Paul Fleischman
“Step into the wood-shingled house I grew up in, and into the past. You find us gathered in the living room, listening to my writer father, Sid Fleischman, reading his latest chapter aloud. Outside, the breeze off the Pacific, ten blocks away, streams through the fruit trees my parents have planted and rustles the cornfield in our front yard – the only cornfield in all of Santa Monica, California.”
Scant surprise that Paul Fleischman grew up to write Weslandia, about a grammar-school misfit who founds a new civilization in his suburban backyard, built around a mysterious wind-sown plant. A taste for nonconformity and a love of the plant world run through many of his books, including Animal Hedge, in which a father uses a clipped shrub to guide his sons in choosing their careers.
“My mother plays piano, my father classical guitar. From upstairs that evening comes the entrancing sound of my sisters playing a flute duet. The house resounds with Bach, Herb Alpert, Dodgers games, and Radio Peking coming from my shortwave radio.”
From that musical, multitrack upbringing came Joyful Noise: Poems for Two Voices, winner of the Newbery Medal, and Big Talk, its sequel for a quartet of speakers. It’s also the source of the author’s madcap play, Zap, a theatrical train wreck of seven simultaneous plays, the result of a stage company’s attempt to compete with TV.
“My father’s interest in things historical has led to the purchase of a hand printing press. We’ve all learned to set type. I have my own business, printing stationery for my parents’ friends.
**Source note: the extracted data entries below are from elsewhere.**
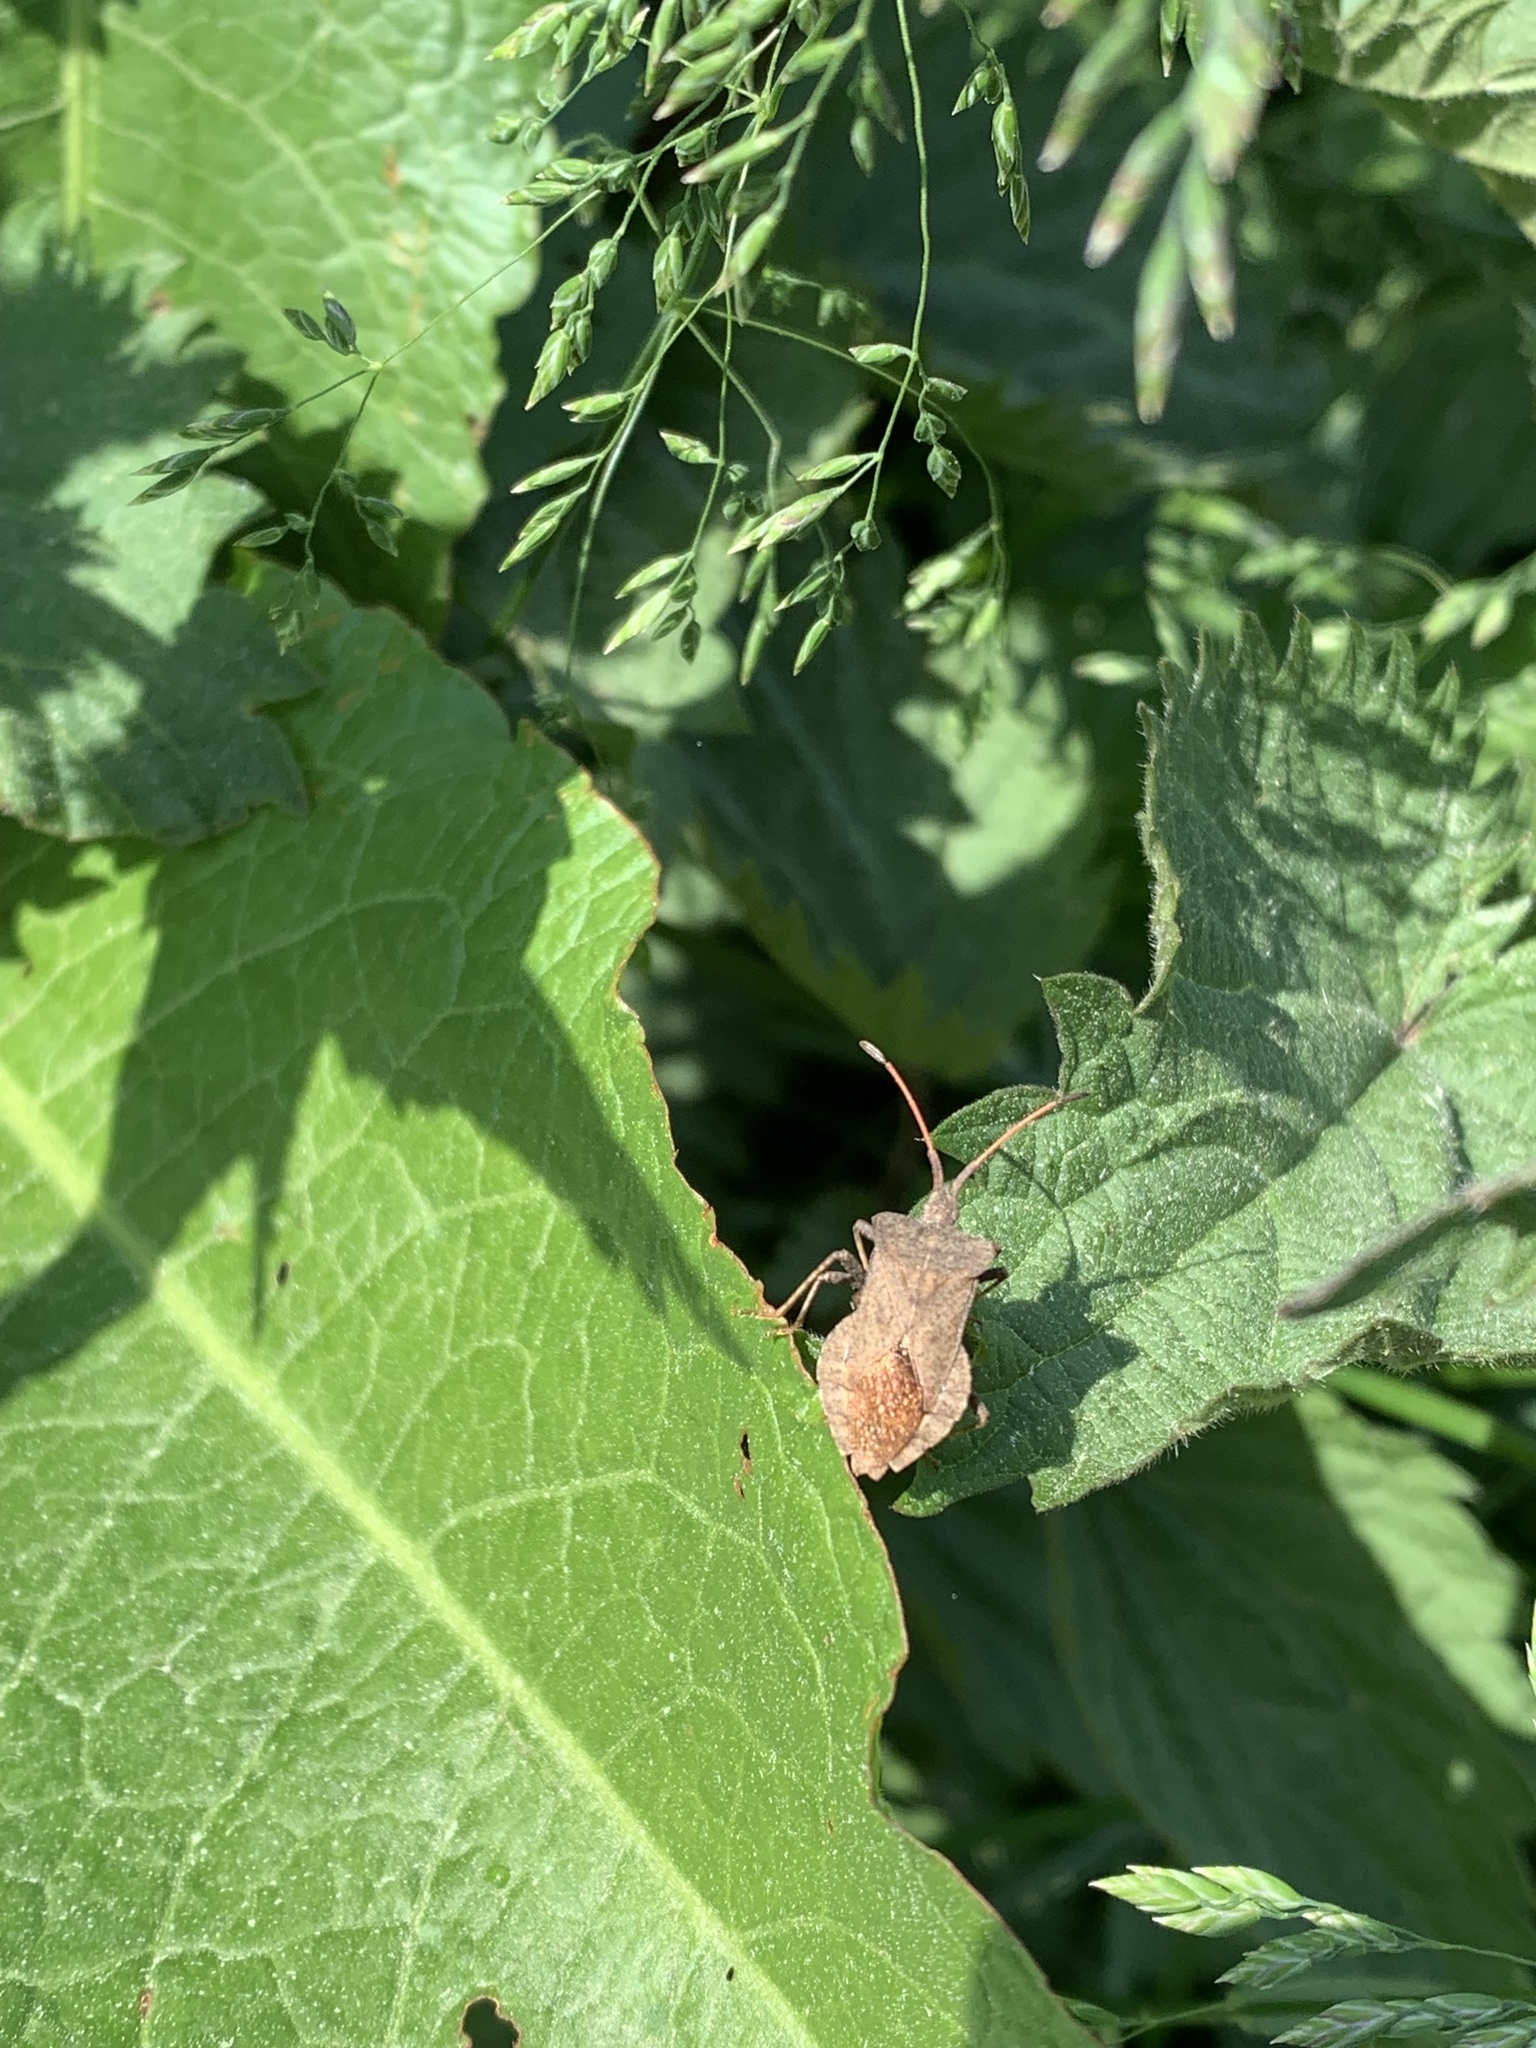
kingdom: Animalia
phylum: Arthropoda
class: Insecta
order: Hemiptera
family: Coreidae
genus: Coreus
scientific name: Coreus marginatus
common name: Dock bug
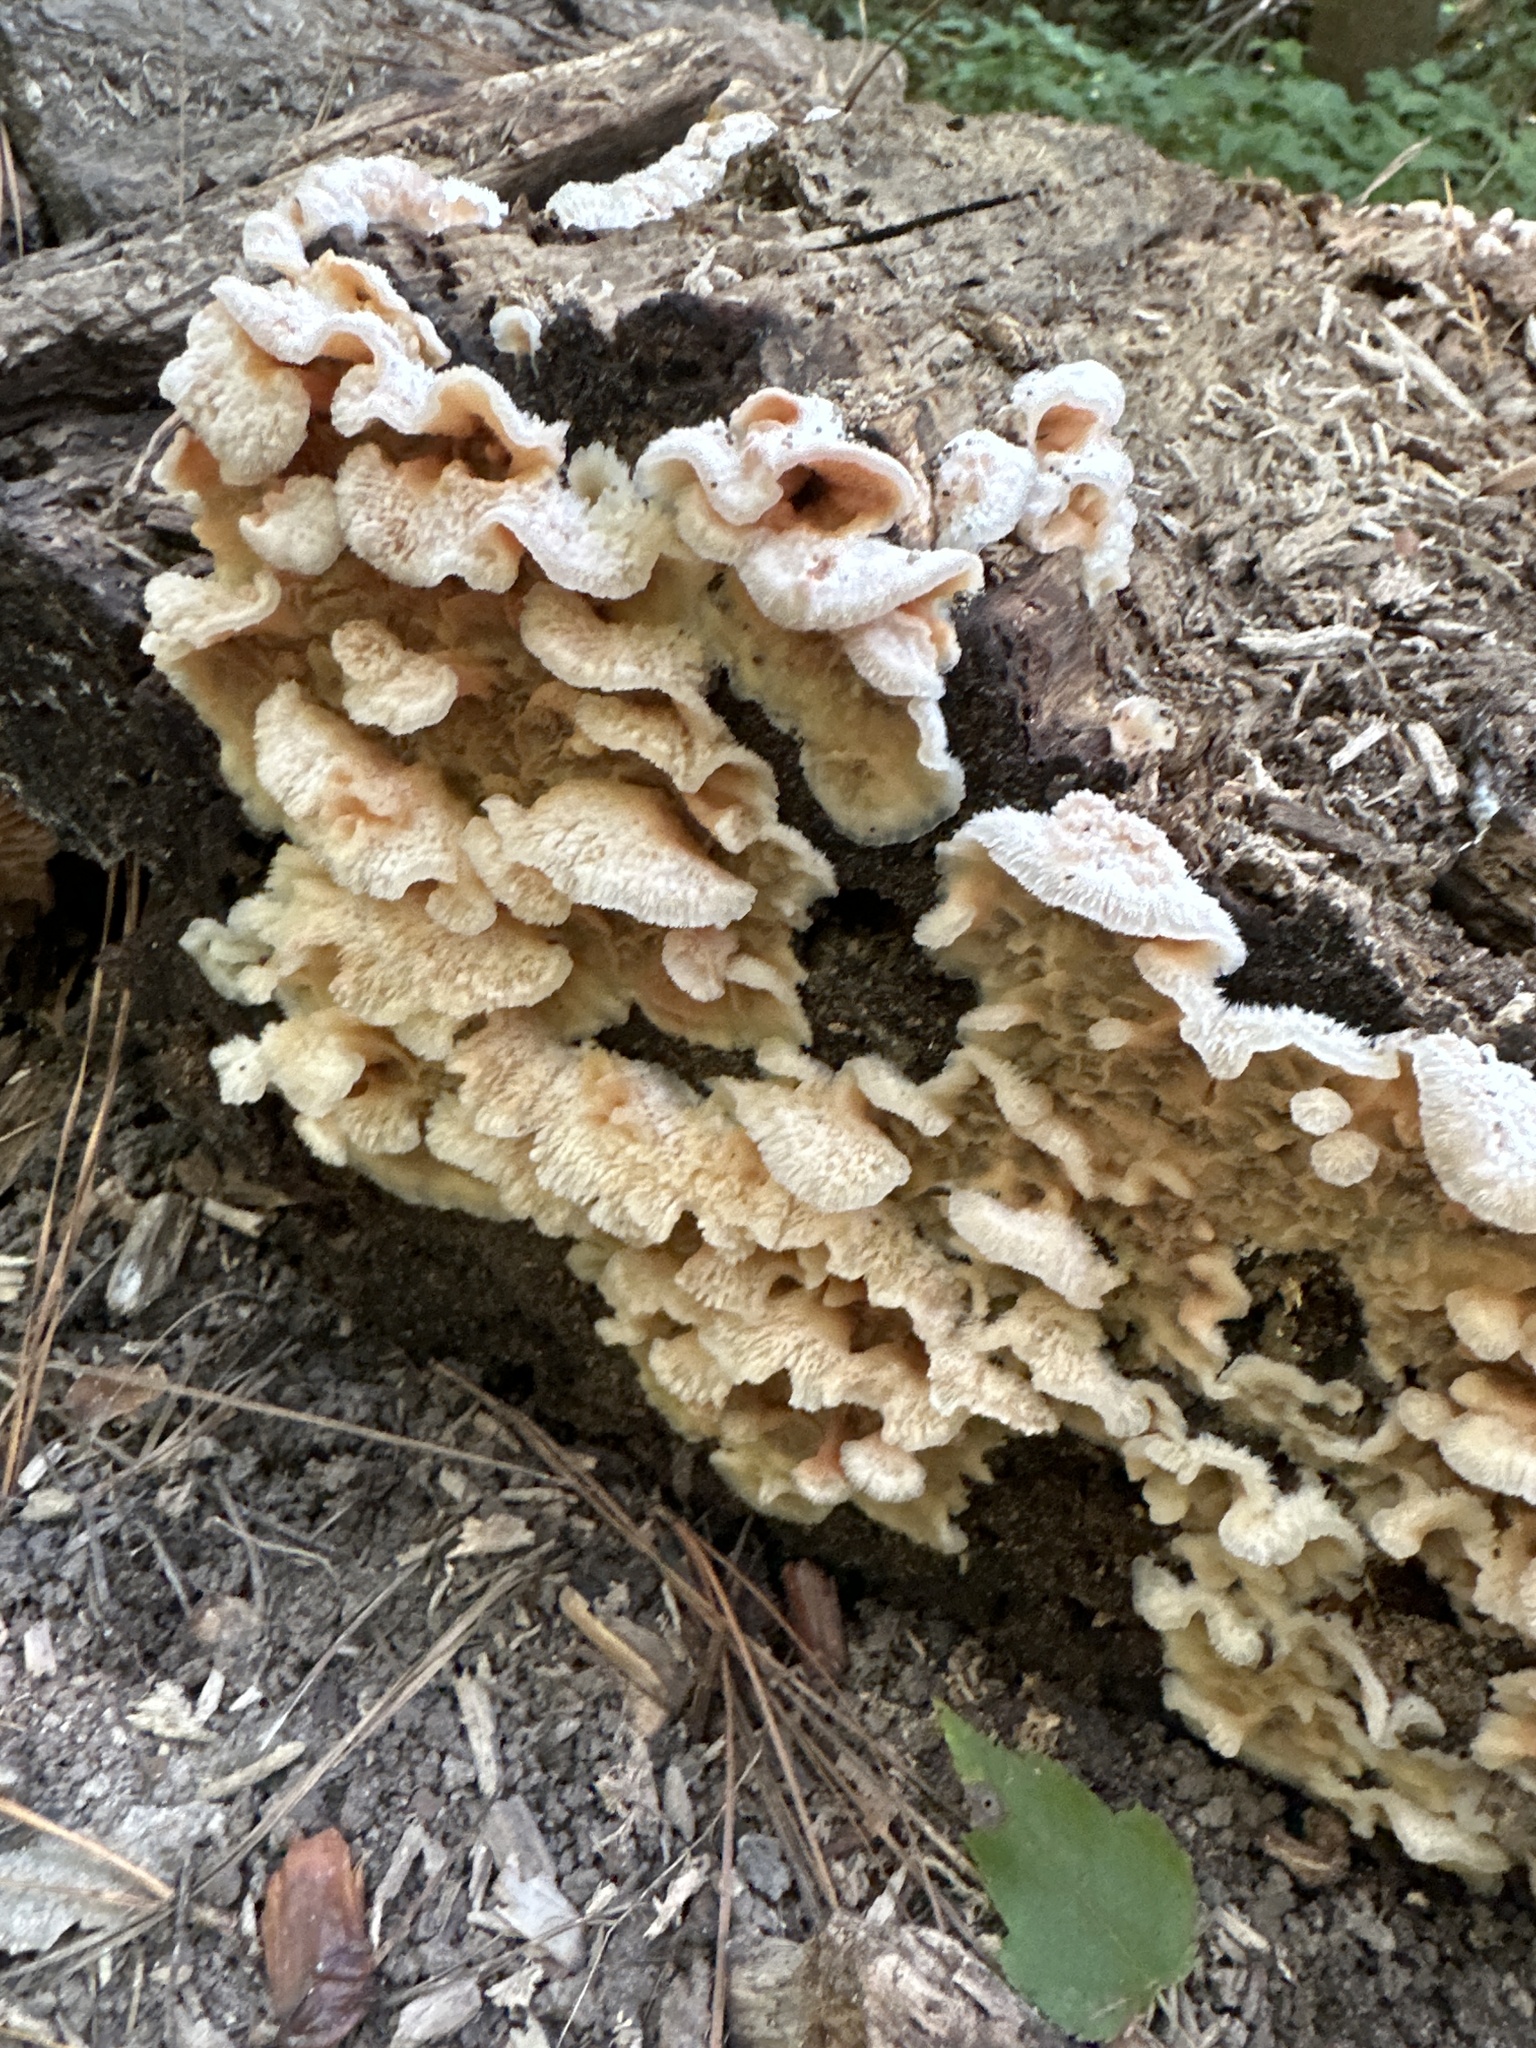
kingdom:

I read type catalogs along with Dylan Thomas and Richard Brautigan.”
History has informed many of Paul’s books, from the colonial settings of his Newbery Honor book Graven Images, inspired by his years living in a two-hundred-year-old house in New Hampshire, to the newly updated Dateline: Troy, which juxtaposes the Trojan War story with strikingly similar newspaper clippings from World War I to the Iraq War.
“An old issue of Mad magazine sits on a table, along with a copy of the Daily Sun-Times and Walnut, the satiric underground paper I started with two friends, which landed us in the dean’s office today-again.”
What better education for the future author of A Fate Totally Worse Than Death, a wicked parody of teen horror novels,? Or for the visual humor of Sidewalk Circus, a wordless celebration of how much more children see than their elders?
“Thirty-five years later, I still draw on Bach, living-room theater, the look of letters on a page, and still aspire to the power of a voice coming from a radio late at night in a pitch-black room.”